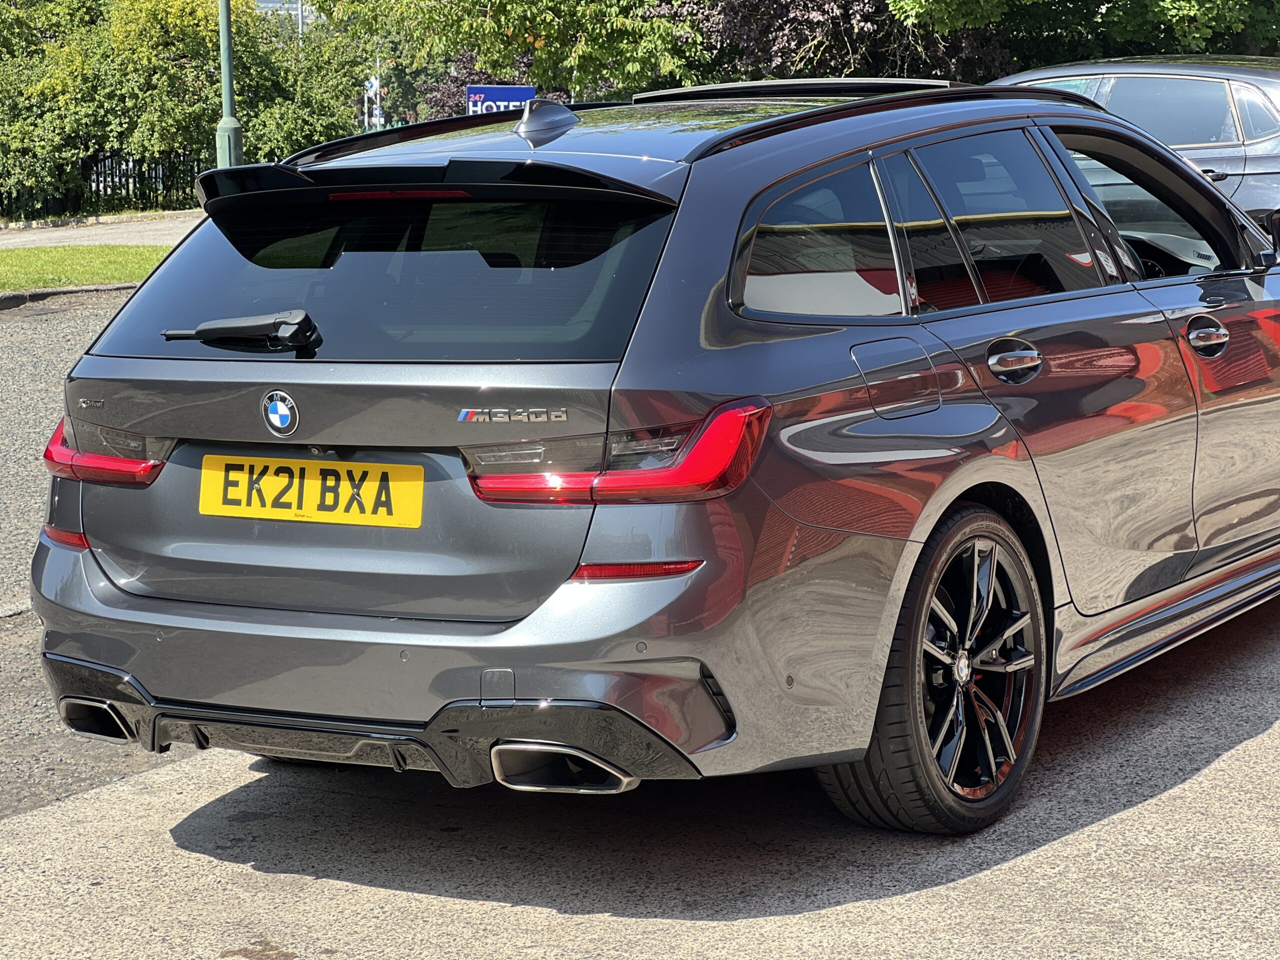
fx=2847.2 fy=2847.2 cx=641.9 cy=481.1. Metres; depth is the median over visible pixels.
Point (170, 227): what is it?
pavement
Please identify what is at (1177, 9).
tree
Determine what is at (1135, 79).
silver car
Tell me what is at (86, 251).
lawn
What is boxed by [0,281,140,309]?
curb
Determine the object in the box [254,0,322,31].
building
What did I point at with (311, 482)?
license plate
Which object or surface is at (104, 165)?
metal fence
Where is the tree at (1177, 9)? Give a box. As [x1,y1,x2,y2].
[882,0,1279,72]
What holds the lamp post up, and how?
on the ground
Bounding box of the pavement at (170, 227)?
[0,211,201,249]
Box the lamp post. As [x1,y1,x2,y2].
[216,0,243,170]
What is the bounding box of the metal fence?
[0,149,209,216]
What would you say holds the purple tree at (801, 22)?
on the ground
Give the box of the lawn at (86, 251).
[0,244,170,292]
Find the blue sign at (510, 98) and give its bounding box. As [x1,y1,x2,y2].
[466,84,535,115]
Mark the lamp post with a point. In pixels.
(223, 44)
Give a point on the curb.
(67, 291)
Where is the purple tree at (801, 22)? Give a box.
[657,0,1020,84]
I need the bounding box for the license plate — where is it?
[196,454,423,529]
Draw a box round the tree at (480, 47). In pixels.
[316,0,719,108]
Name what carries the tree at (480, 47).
on the ground

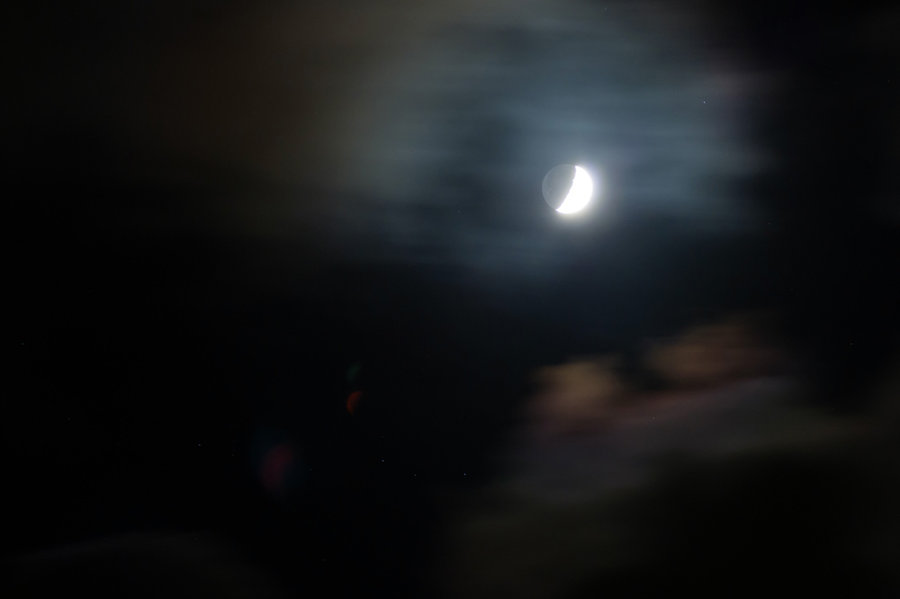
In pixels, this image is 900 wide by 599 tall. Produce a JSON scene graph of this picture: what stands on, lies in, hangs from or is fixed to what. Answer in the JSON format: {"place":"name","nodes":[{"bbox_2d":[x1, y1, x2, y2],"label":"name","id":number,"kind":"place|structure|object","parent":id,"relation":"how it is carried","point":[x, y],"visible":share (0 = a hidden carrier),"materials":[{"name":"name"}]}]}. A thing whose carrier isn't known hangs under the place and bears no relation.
{"place":"outdoors","nodes":[
{"label":"outdoors","id":0,"kind":"place"},
{"bbox_2d":[0,530,281,598],"label":"cloud","id":1,"kind":"structure","parent":0,"point":[173,554],"materials":[{"name":"grey"}]},
{"bbox_2d":[52,0,775,272],"label":"cloud","id":2,"kind":"structure","parent":0,"point":[363,121],"materials":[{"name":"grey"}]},
{"bbox_2d":[0,0,898,598],"label":"sky","id":3,"kind":"structure","parent":0,"point":[453,479],"materials":[{"name":"black"}]},
{"bbox_2d":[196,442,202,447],"label":"star","id":4,"kind":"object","parent":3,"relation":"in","point":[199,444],"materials":[{"name":"white"}]},
{"bbox_2d":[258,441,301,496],"label":"red light","id":5,"kind":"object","parent":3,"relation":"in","point":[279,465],"visible":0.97,"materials":[{"name":"red"}]},
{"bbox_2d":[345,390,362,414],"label":"lens flare","id":6,"kind":"object","parent":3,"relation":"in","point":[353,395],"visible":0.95,"materials":[{"name":"red"}]},
{"bbox_2d":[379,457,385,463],"label":"star","id":7,"kind":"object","parent":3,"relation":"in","point":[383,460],"visible":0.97,"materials":[{"name":"white"}]},
{"bbox_2d":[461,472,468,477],"label":"star","id":8,"kind":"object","parent":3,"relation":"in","point":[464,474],"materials":[{"name":"white"}]},
{"bbox_2d":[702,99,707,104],"label":"star","id":9,"kind":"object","parent":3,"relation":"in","point":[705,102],"visible":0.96,"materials":[{"name":"white"}]},
{"bbox_2d":[542,163,594,214],"label":"moon","id":10,"kind":"structure","parent":0,"point":[582,201],"materials":[{"name":"white"}]},
{"bbox_2d":[442,311,898,598],"label":"cloud","id":11,"kind":"structure","parent":0,"point":[700,474],"materials":[{"name":"grey"}]}
]}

-------------------------

Exercise directions:
The records need to be restated word for word, minus any images.

Response to the exercise:
fx=2847.2 fy=2847.2 cx=641.9 cy=481.1. Metres; depth is the median over visible pixels.
Point (170, 227): what is it?
pavement
Please identify what is at (1177, 9).
tree
Determine what is at (1135, 79).
silver car
Tell me what is at (86, 251).
lawn
What is boxed by [0,281,140,309]?
curb
Determine the object in the box [254,0,322,31].
building
What did I point at with (311, 482)?
license plate
Which object or surface is at (104, 165)?
metal fence
Where is the tree at (1177, 9)? Give a box. As [x1,y1,x2,y2].
[882,0,1279,72]
What holds the lamp post up, and how?
on the ground
Bounding box of the pavement at (170, 227)?
[0,211,201,249]
Box the lamp post. As [x1,y1,x2,y2].
[216,0,243,170]
What is the bounding box of the metal fence?
[0,149,209,216]
What would you say holds the purple tree at (801, 22)?
on the ground
Give the box of the lawn at (86, 251).
[0,244,170,292]
Find the blue sign at (510, 98) and give its bounding box. As [x1,y1,x2,y2].
[466,84,535,115]
Mark the lamp post with a point. In pixels.
(223, 44)
Give a point on the curb.
(67, 291)
Where is the purple tree at (801, 22)? Give a box.
[657,0,1020,84]
I need the bounding box for the license plate — where is it?
[196,454,423,529]
Draw a box round the tree at (480, 47). In pixels.
[316,0,719,108]
Name what carries the tree at (480, 47).
on the ground

In pixels, this image is 900 wide by 599 tall. Produce a JSON scene graph of this picture: what stands on, lies in, hangs from or is fixed to what. Answer in the JSON format: {"place":"name","nodes":[{"bbox_2d":[x1, y1, x2, y2],"label":"name","id":number,"kind":"place|structure|object","parent":id,"relation":"how it is carried","point":[x, y],"visible":share (0 = a hidden carrier),"materials":[{"name":"name"}]}]}. A thing whose carrier isn't known hangs under the place and bears no relation.
{"place":"outdoors","nodes":[
{"label":"outdoors","id":0,"kind":"place"},
{"bbox_2d":[0,530,281,598],"label":"cloud","id":1,"kind":"structure","parent":0,"point":[173,554],"materials":[{"name":"grey"}]},
{"bbox_2d":[52,0,775,272],"label":"cloud","id":2,"kind":"structure","parent":0,"point":[363,121],"materials":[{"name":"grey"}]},
{"bbox_2d":[0,0,898,598],"label":"sky","id":3,"kind":"structure","parent":0,"point":[453,479],"materials":[{"name":"black"}]},
{"bbox_2d":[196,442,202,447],"label":"star","id":4,"kind":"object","parent":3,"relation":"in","point":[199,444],"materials":[{"name":"white"}]},
{"bbox_2d":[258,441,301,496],"label":"red light","id":5,"kind":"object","parent":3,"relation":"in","point":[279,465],"visible":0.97,"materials":[{"name":"red"}]},
{"bbox_2d":[345,390,362,414],"label":"lens flare","id":6,"kind":"object","parent":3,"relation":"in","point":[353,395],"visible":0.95,"materials":[{"name":"red"}]},
{"bbox_2d":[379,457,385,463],"label":"star","id":7,"kind":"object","parent":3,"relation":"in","point":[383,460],"visible":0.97,"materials":[{"name":"white"}]},
{"bbox_2d":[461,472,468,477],"label":"star","id":8,"kind":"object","parent":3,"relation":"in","point":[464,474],"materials":[{"name":"white"}]},
{"bbox_2d":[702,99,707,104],"label":"star","id":9,"kind":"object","parent":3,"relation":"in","point":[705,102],"visible":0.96,"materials":[{"name":"white"}]},
{"bbox_2d":[542,163,594,214],"label":"moon","id":10,"kind":"structure","parent":0,"point":[582,201],"materials":[{"name":"white"}]},
{"bbox_2d":[442,311,898,598],"label":"cloud","id":11,"kind":"structure","parent":0,"point":[700,474],"materials":[{"name":"grey"}]}
]}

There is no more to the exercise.